Pusceddu Matteo M, El Aidy Sahar, Crispie Fiona, O'Sullivan Orla, Cotter Paul, Stanton Catherine, Kelly Philip, Cryan John F, Dinan Timothy G
Department of Psychiatry and Neurobehavioural Science, University College Cork, Cork, Ireland; APC Microbiome Institute, University College Cork, Cork, Ireland.
APC Microbiome Institute, University College Cork, Cork, Ireland; Microbial Physiology, Groningen Biomolecular Sciences and Biotechnology Institute, University of Groningen, Groningen, The Netherlands.
PLoS One. 2015 Oct 1;10(10):e0139721. doi: 10.1371/journal.pone.0139721. eCollection 2015.
Early life stress is a risk factor for many psychiatric disorders ranging from depression to anxiety. Stress, especially during early life, can induce dysbiosis in the gut microbiota, the key modulators of the bidirectional signalling pathways in the gut-brain axis that underline several neurodevelopmental and psychiatric disorders. Despite their critical role in the development and function of the central nervous system, the effect of n-3 polyunsaturated fatty acids (n-3 PUFAs) on the regulation of gut-microbiota in early-life stress has not been explored.
Here, we show that long-term supplementation of eicosapentaenoic acid (EPA)/docosahexaenoic acid (DHA) (80% EPA, 20% DHA) n-3 PUFAs mixture could restore the disturbed gut-microbiota composition of maternally separated (MS) female rats. Sprague-Dawley female rats were subjected to an early-life stress, maternal separation procedure from postnatal days 2 to 12. Non-separated (NS) and MS rats were administered saline, EPA/DHA 0.4 g/kg/day or EPA/DHA 1 g/kg/day, respectively. Analysis of the gut microbiota in adult rats revealed that EPA/DHA changes composition in the MS, and to a lesser extent the NS rats, and was associated with attenuation of the corticosterone response to acute stress.

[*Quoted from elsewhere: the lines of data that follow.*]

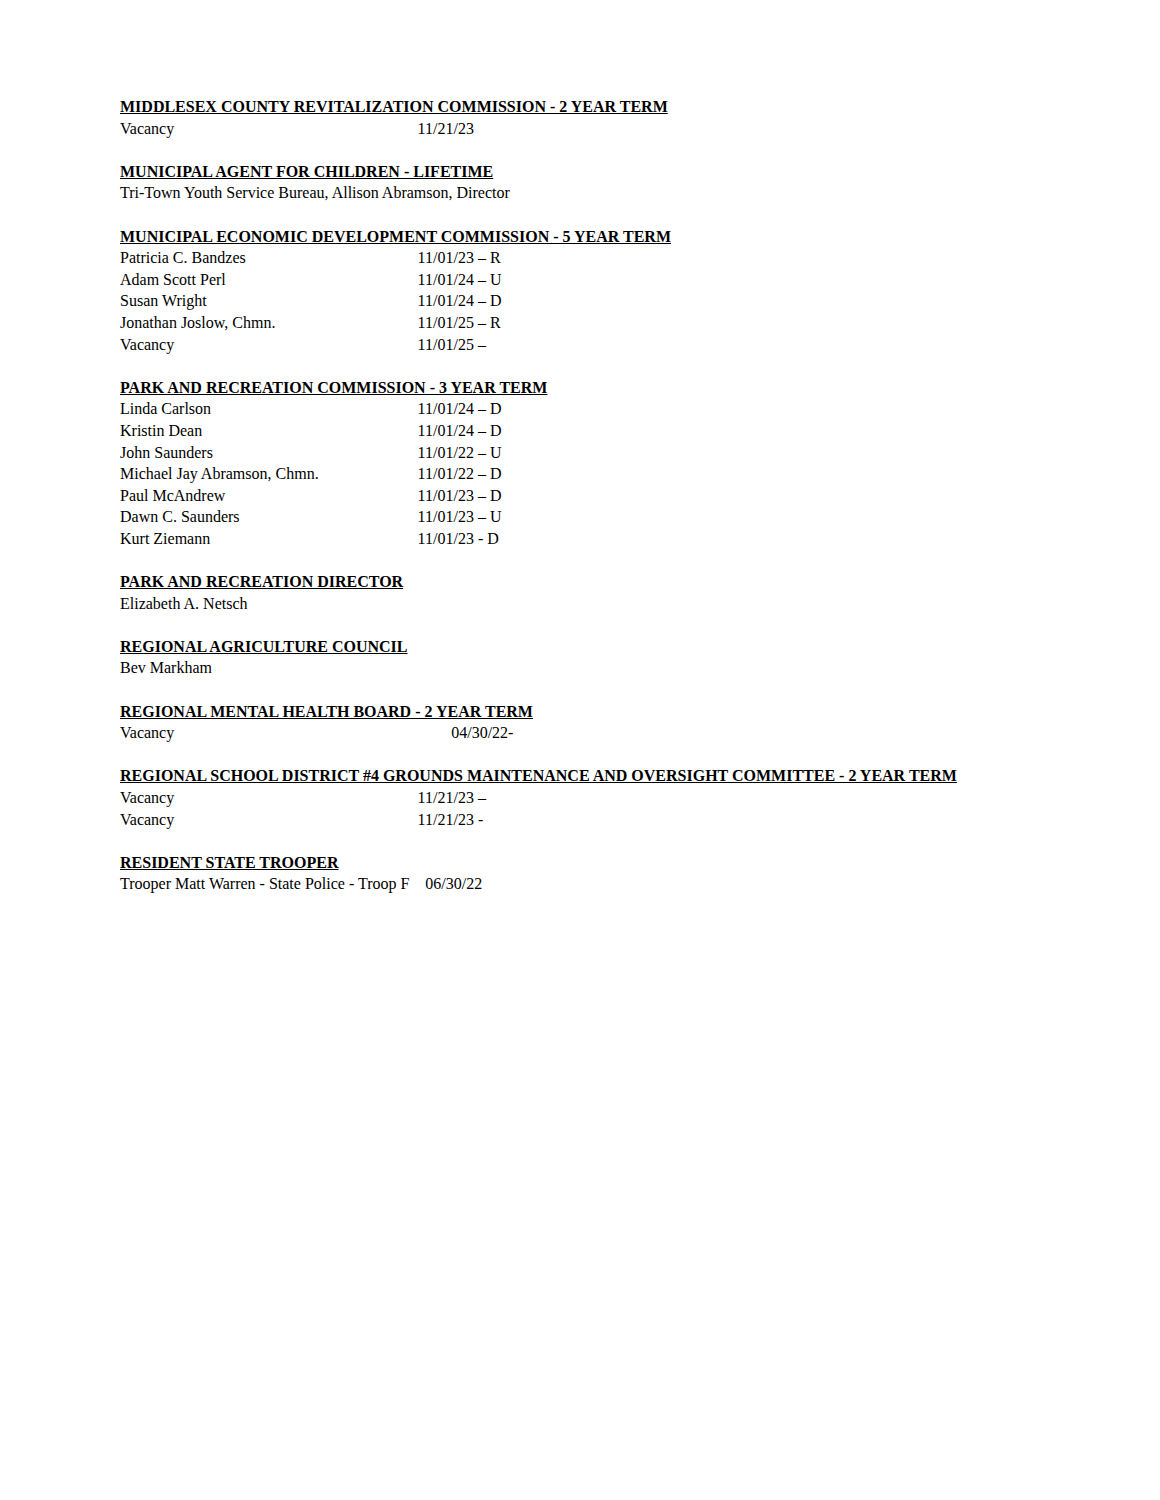MIDDLESEX COUNTY REVITALIZATION COMMISSION - 2 YEAR TERM
| Vacancy | 11/21/23 |
MUNICIPAL AGENT FOR CHILDREN - LIFETIME
Tri-Town Youth Service Bureau, Allison Abramson, Director
MUNICIPAL ECONOMIC DEVELOPMENT COMMISSION - 5 YEAR TERM
| Patricia C. Bandzes | 11/01/23 – R |
| Adam Scott Perl | 11/01/24 – U |
| Susan Wright | 11/01/24 – D |
| Jonathan Joslow, Chmn. | 11/01/25 – R |
| Vacancy | 11/01/25 – |
PARK AND RECREATION COMMISSION - 3 YEAR TERM
| Linda Carlson | 11/01/24 – D |
| Kristin Dean | 11/01/24 – D |
| John Saunders | 11/01/22 – U |
| Michael Jay Abramson, Chmn. | 11/01/22 – D |
| Paul McAndrew | 11/01/23 – D |
| Dawn C. Saunders | 11/01/23 – U |
| Kurt Ziemann | 11/01/23 - D |
PARK AND RECREATION DIRECTOR
Elizabeth A. Netsch
REGIONAL AGRICULTURE COUNCIL
Bev Markham
REGIONAL MENTAL HEALTH BOARD - 2 YEAR TERM
| Vacancy | 04/30/22- |
REGIONAL SCHOOL DISTRICT #4 GROUNDS MAINTENANCE AND OVERSIGHT COMMITTEE - 2 YEAR TERM
| Vacancy | 11/21/23 – |
| Vacancy | 11/21/23 - |
RESIDENT STATE TROOPER
Trooper Matt Warren - State Police - Troop F 06/30/22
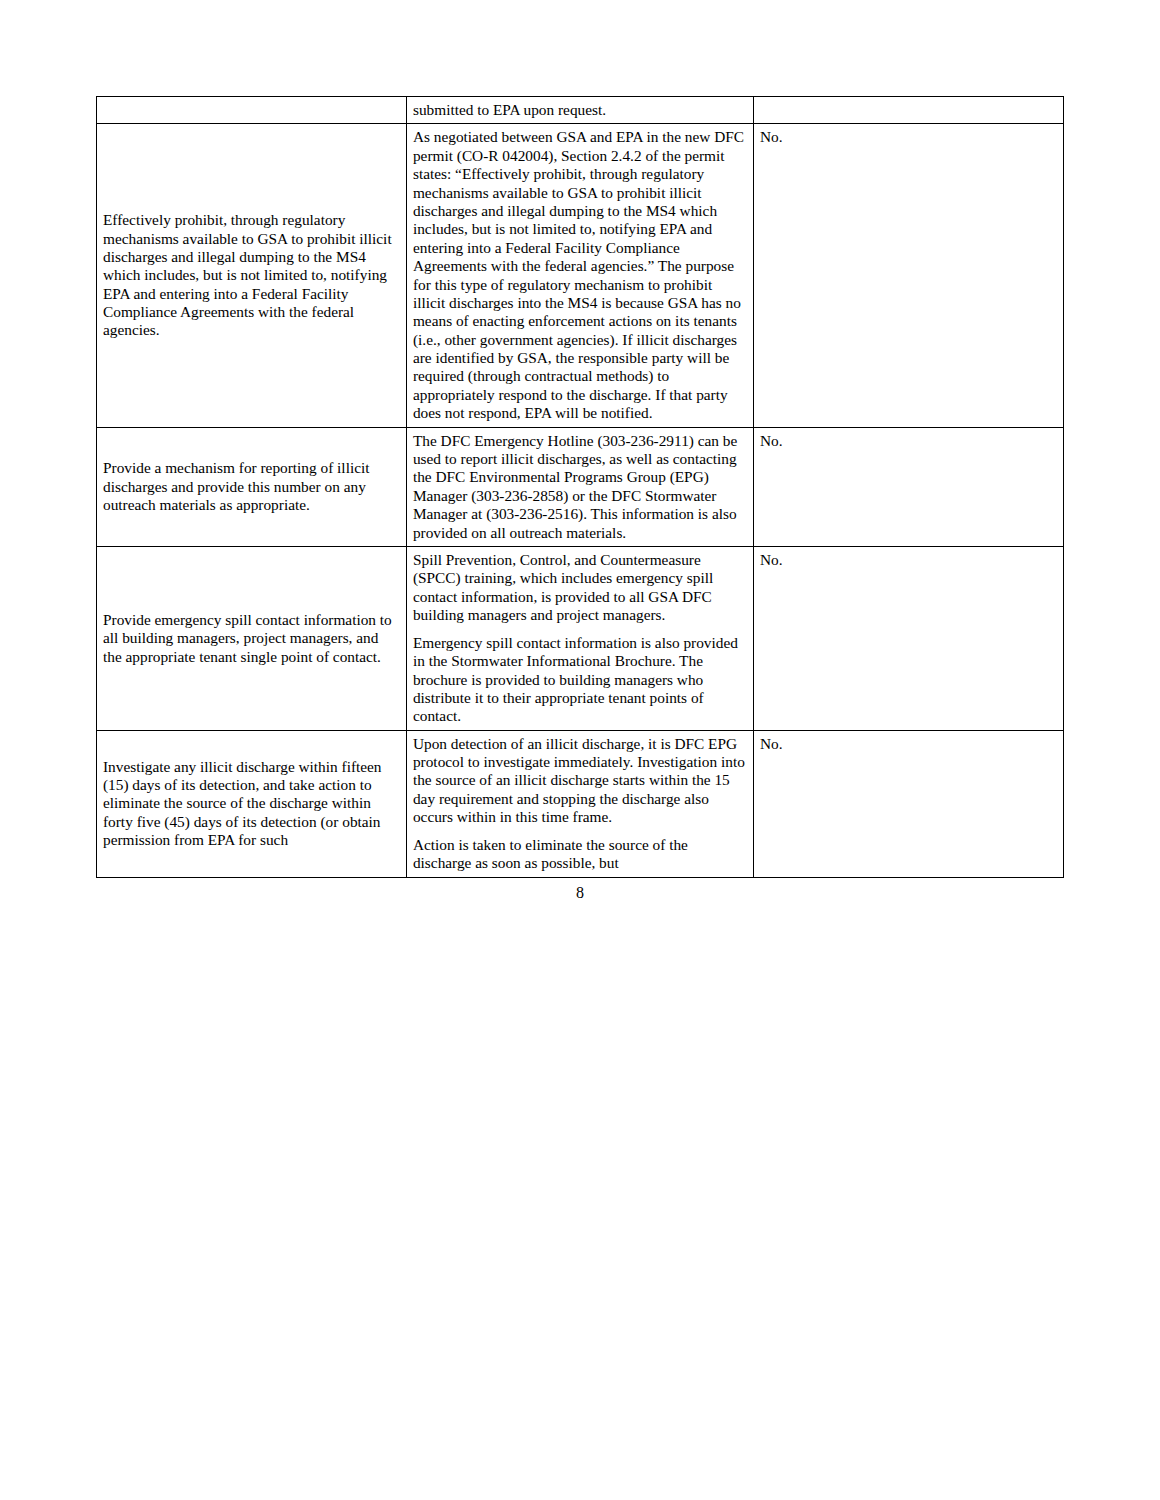| | submitted to EPA upon request. | |
| Effectively prohibit, through regulatory mechanisms available to GSA to prohibit illicit discharges and illegal dumping to the MS4 which includes, but is not limited to, notifying EPA and entering into a Federal Facility Compliance Agreements with the federal agencies. | As negotiated between GSA and EPA in the new DFC permit (CO-R 042004), Section 2.4.2 of the permit states: “Effectively prohibit, through regulatory mechanisms available to GSA to prohibit illicit discharges and illegal dumping to the MS4 which includes, but is not limited to, notifying EPA and entering into a Federal Facility Compliance Agreements with the federal agencies.” The purpose for this type of regulatory mechanism to prohibit illicit discharges into the MS4 is because GSA has no means of enacting enforcement actions on its tenants (i.e., other government agencies). If illicit discharges are identified by GSA, the responsible party will be required (through contractual methods) to appropriately respond to the discharge. If that party does not respond, EPA will be notified. | No. |
| Provide a mechanism for reporting of illicit discharges and provide this number on any outreach materials as appropriate. | The DFC Emergency Hotline (303-236-2911) can be used to report illicit discharges, as well as contacting the DFC Environmental Programs Group (EPG) Manager (303-236-2858) or the DFC Stormwater Manager at (303-236-2516). This information is also provided on all outreach materials. | No. |
| Provide emergency spill contact information to all building managers, project managers, and the appropriate tenant single point of contact. | Spill Prevention, Control, and Countermeasure (SPCC) training, which includes emergency spill contact information, is provided to all GSA DFC building managers and project managers. Emergency spill contact information is also provided in the Stormwater Informational Brochure. The brochure is provided to building managers who distribute it to their appropriate tenant points of contact. | No. |
| Investigate any illicit discharge within fifteen (15) days of its detection, and take action to eliminate the source of the discharge within forty five (45) days of its detection (or obtain permission from EPA for such | Upon detection of an illicit discharge, it is DFC EPG protocol to investigate immediately. Investigation into the source of an illicit discharge starts within the 15 day requirement and stopping the discharge also occurs within in this time frame. Action is taken to eliminate the source of the discharge as soon as possible, but | No. |
8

In conclusion, EPA/DHA intervention alters the gut microbiota composition of both neurodevelopmentally normal and early-life stressed animals. This study offers insights into the interaction between n-3 PUFAs and gut microbes, which may play an important role in advancing our understanding of disorders of mood and cognitive functioning, such as anxiety and depression.
早年生活压力是许多精神疾病的风险因素,范围从抑郁症到焦虑症。压力,尤其是在早年时,可导致肠道微生物群失调,而肠道微生物群是肠-脑轴双向信号通路的关键调节因子,这些通路与多种神经发育和精神疾病相关。尽管n-3多不饱和脂肪酸(n-3 PUFAs)在中枢神经系统的发育和功能中起关键作用,但尚未探讨其在早年生活压力下对肠道微生物群调节的影响。
在此,我们表明长期补充二十碳五烯酸(EPA)/二十二碳六烯酸(DHA)(80% EPA,20% DHA)的n-3 PUFAs混合物可恢复母婴分离(MS)雌性大鼠紊乱的肠道微生物群组成。将斯普拉格-道利雌性大鼠在出生后第2天至12天进行早年生活压力、母婴分离程序。未分离(NS)和MS大鼠分别给予生理盐水、0.4 g/kg/天的EPA/DHA或1 g/kg/天的EPA/DHA。对成年大鼠肠道微生物群的分析显示,EPA/DHA改变了MS大鼠的组成,对NS大鼠的影响较小,并且与皮质酮对急性应激反应的减弱有关。
总之,EPA/DHA干预改变了神经发育正常和早年生活受应激动物的肠道微生物群组成。本研究为n-3 PUFAs与肠道微生物之间的相互作用提供了见解,这可能在推进我们对情绪和认知功能障碍(如焦虑和抑郁)的理解方面发挥重要作用。